Review: Five Across the Eyes

Posted by bob in Reviews on September 23rd, 2008

I always wonder about the taste and training of people who review horror movies at other sites.  Often I wonder if we’re watching the same movie.  Such is the case with Five Across the Eyes, released on DVD today by Anchor Bay.  The film, shot for next to nothing, attempts to do an in-your-face horror movie but all you really get is dark, shaky noise.

Five teenage girls are lost after a high school event and wander onto roads unfamiliar to them.  After a fender bender, they flee the scene and later seem to be tracked by an SUV with one headlight and a whacked-out driver bent on revenge.  Can they find their way home before the driver, a woman with a riffle, gets to them first?

Well, she gets to them repeatedly and inflicts unghastly horrors upon them.  What does she do, and how does she do them?  That’s awfully hard to tell in the underlit movie, co-directed by Greg Swinson and Ryan Thiessen.  The girls encounter the woman, shriek a lot, run around a lot, and wind up escaping a little bloodier and a little dirtier for their efforts but exactly what happens is murky.

The worst problem is that Swinson’s screenplay does so little to make the five girls distinctive so they’re all bitchy, they’re all screaming and none of them can act.  We have no idea what they’re saying to one another more than half the time and the rest we can discern and discover we could care less.

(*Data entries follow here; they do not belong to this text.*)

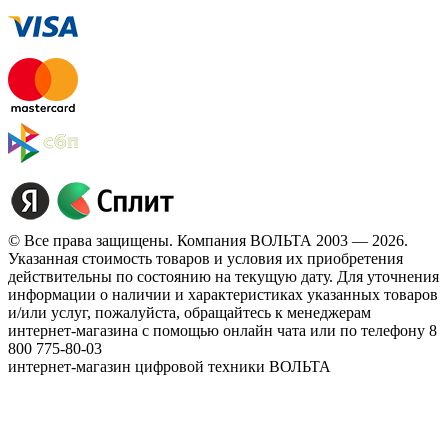
© Все права защищены. Компания ВОЛЬТА 2003 — 2026.
Указанная стоимость товаров и условия их приобретения
действительны по состоянию на текущую дату. Для уточнения
информации о наличии и характеристиках указанных товаров
и/или услуг, пожалуйста, обращайтесь к менеджерам
интернет-магазина с помощью онлайн чата или по телефону 8
800 775-80-03
интернет-магазин цифровой техники ВОЛЬТА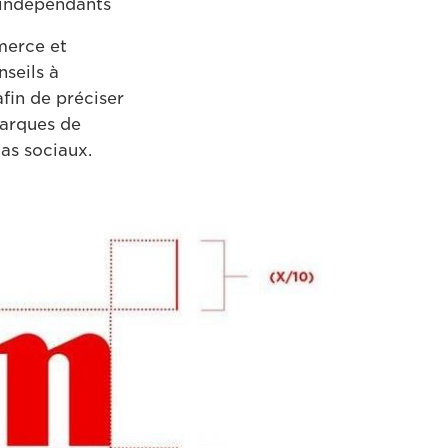
s indépendants
merce et
seils à
fin de préciser
 marques de
as sociaux.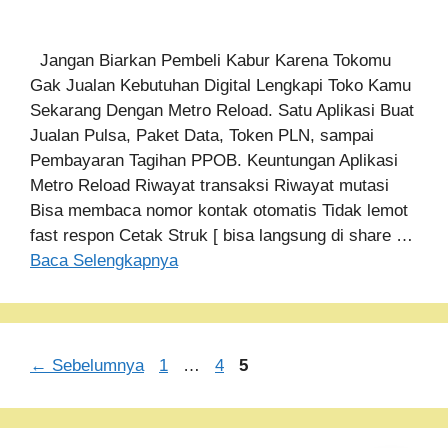
Jangan Biarkan Pembeli Kabur Karena Tokomu
Gak Jualan Kebutuhan Digital Lengkapi Toko Kamu
Sekarang Dengan Metro Reload. Satu Aplikasi Buat
Jualan Pulsa, Paket Data, Token PLN, sampai
Pembayaran Tagihan PPOB. Keuntungan Aplikasi
Metro Reload Riwayat transaksi Riwayat mutasi
Bisa membaca nomor kontak otomatis Tidak lemot
fast respon Cetak Struk [ bisa langsung di share …
Baca Selengkapnya
Halaman
Halaman
Halaman
←
Sebelumnya
1
…
4
5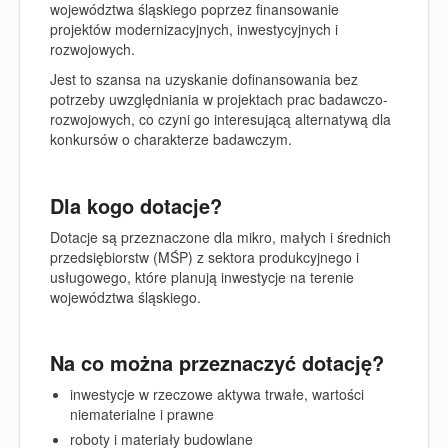
województwa śląskiego
poprzez finansowanie
projektów modernizacyjnych, inwestycyjnych i
rozwojowych.
Jest to szansa na uzyskanie dofinansowania bez
potrzeby uwzględniania w projektach prac badawczo-
rozwojowych, co czyni go interesującą alternatywą dla
konkursów o charakterze badawczym.
Dla kogo dotacje?
Dotacje są przeznaczone dla mikro, małych i średnich
przedsiębiorstw (MŚP) z sektora produkcyjnego i
usługowego, które planują inwestycje na terenie
województwa śląskiego.
Na co można przeznaczyć dotację?
inwestycje w rzeczowe aktywa trwałe, wartości
niematerialne i prawne
roboty i materiały budowlane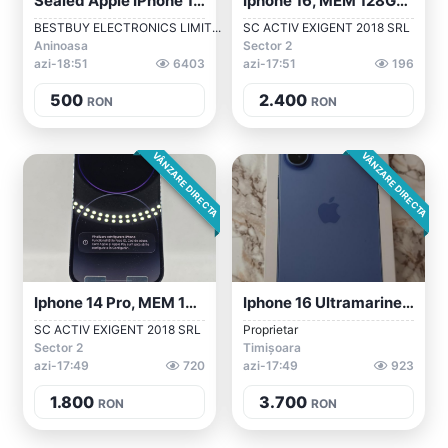
Sealed Apple IPhone 15 Pro Max Factory U...
Iphone 16, MEM 128GB, RAM 8GB, Ultramari...
BESTBUY ELECTRONICS LIMIT...
SC ACTIV EXIGENT 2018 SRL
Aninoasa
Sector 2
azi-18:51
6403
azi-17:51
196
500
2.400
RON
RON
VÂNZARE DIRECTA
VÂNZARE DIRECTA
Iphone 14 Pro, MEM 128GB, RAM 6GB, Deep...
Iphone 16 Ultramarine 128gb
SC ACTIV EXIGENT 2018 SRL
Proprietar
Sector 2
Timișoara
azi-17:49
720
azi-17:49
923
1.800
3.700
RON
RON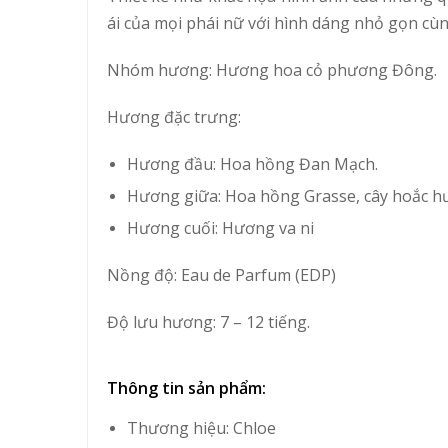
ái của mọi phái nữ với hình dáng nhỏ gọn cùn
Nhóm hương: Hương hoa cỏ phương Đông.
Hương đặc trưng:
Hương đầu: Hoa hồng Đan Mạch.
Hương giữa: Hoa hồng Grasse, cây hoắc h
Hương cuối: Hương va ni
Nồng độ: Eau de Parfum (EDP)
Độ lưu hương: 7 – 12 tiếng.
Thông tin sản phẩm:
Thương hiệu:
Chloe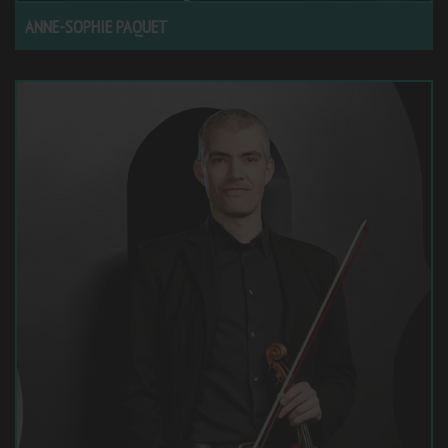
ANNE-SOPHIE PAQUET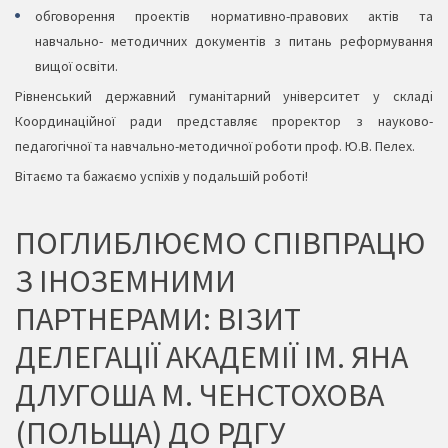
обговорення проектів нормативно-правових актів та
навчально- методичних документів з питань реформування
вищої освіти.
Рівненський державний гуманітарний університет у складі
Координаційної ради представляє проректор з науково-
педагогічної та навчально-методичної роботи проф. Ю.В. Пелех.
Вітаємо та бажаємо успіхів у подальшій роботі!
ПОГЛИБЛЮЄМО СПІВПРАЦЮ
З ІНОЗЕМНИМИ
ПАРТНЕРАМИ: ВІЗИТ
ДЕЛЕГАЦІЇ АКАДЕМІЇ ІМ. ЯНА
ДЛУГОША М. ЧЕНСТОХОВА
(ПОЛЬЩА) ДО РДГУ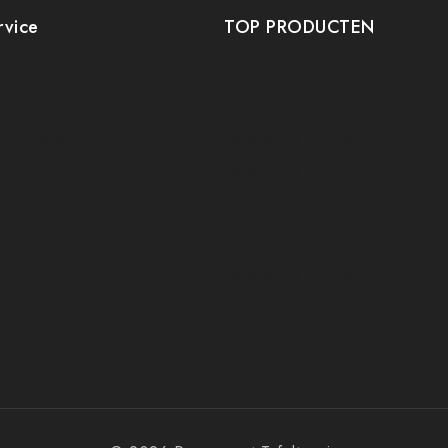
rvice
TOP PRODUCTEN
Tafeltennis Frames
t
Tafeltennis bats
etourneren
Tafeltennis Rubbers
Tafeltennis Kleding
voorwaarden
Tafeltennis tafels
icy
Tafeltennis schoenen
Tafeltennis robots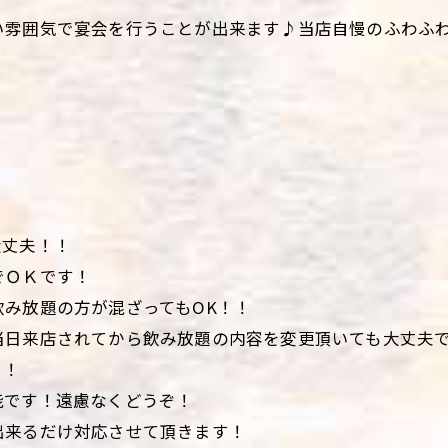
い雰囲気で宴会を行うことが出来ます♪当店自慢のふわふ
大丈夫！！
でＯＫです！
み放題の方が混ざってもOK！！
当日来店されてから飲み放題の内容を変更頂いても大丈夫
！！
能です！遠慮なくどうぞ！
出来るだけ対応させて頂きます！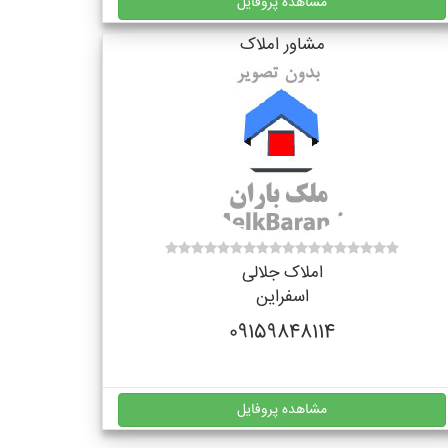
مشاهده پروفایل
مشاور املاک
املاک جلالی
اسفراین
09159848114
مشاهده پروفایل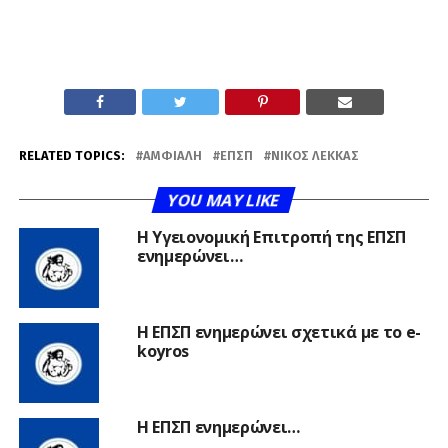
RELATED TOPICS:
ΑΜΦΙΆΛΗ
ΕΠΣΠ
ΝΊΚΟΣ ΛΈΚΚΑΣ
YOU MAY LIKE
Η Υγειονομική Επιτροπή της ΕΠΣΠ
ενημερώνει…
Η ΕΠΣΠ ενημερώνει σχετικά με το e-
koyros
Η ΕΠΣΠ ενημερώνει…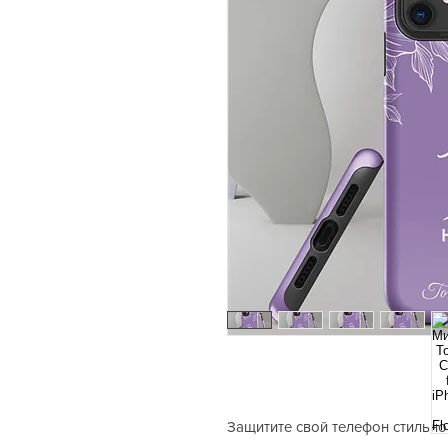
Защитите свой телефон стильн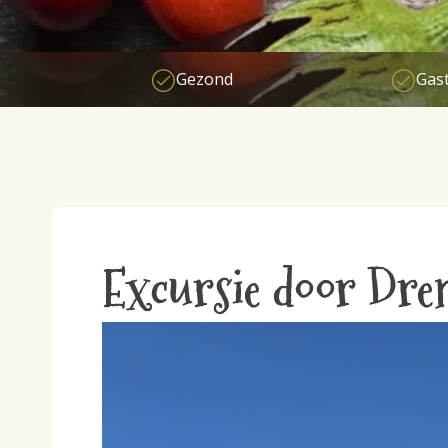
Gezond
Gast
Excursie door Dren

There’s the whole notion that five teenagers today would be caught without a single cell phone or that they’d be coming home from high school and find themselves in totally unfamiliar surroundings.  And why the bleak, desolate area they’re riding in is called The Eyes remains unexplained.

Shot on video with handheld cameras, the herky-jerky feel grows tedious as you lose focus on what’s happening, where and to whom.  As we discover the gruesome things the stalker has done to the others, she grows in our mind as a real threat, but things like whys and wherefores are never forthcoming.

The violence is unbelievably marred by unrealistic makeup effects to match the shrieking dialogue.  Every time the girls drive away, their hunter always manages to find them but always is coming out of the shadows which makes little sense given her headlight, backlights and sound of tires on gravel.  Our sense of disbelief is never put on the shelf and we’re constantly stopping to wonder how this could be.

And let’s face it, any movie that has five girls stripping down and showing nothing to the audience is an unforgivable cheat.

The ambition is not matched by the execution and all in all, this is a wasted effort and 90 minutes you won’t get back.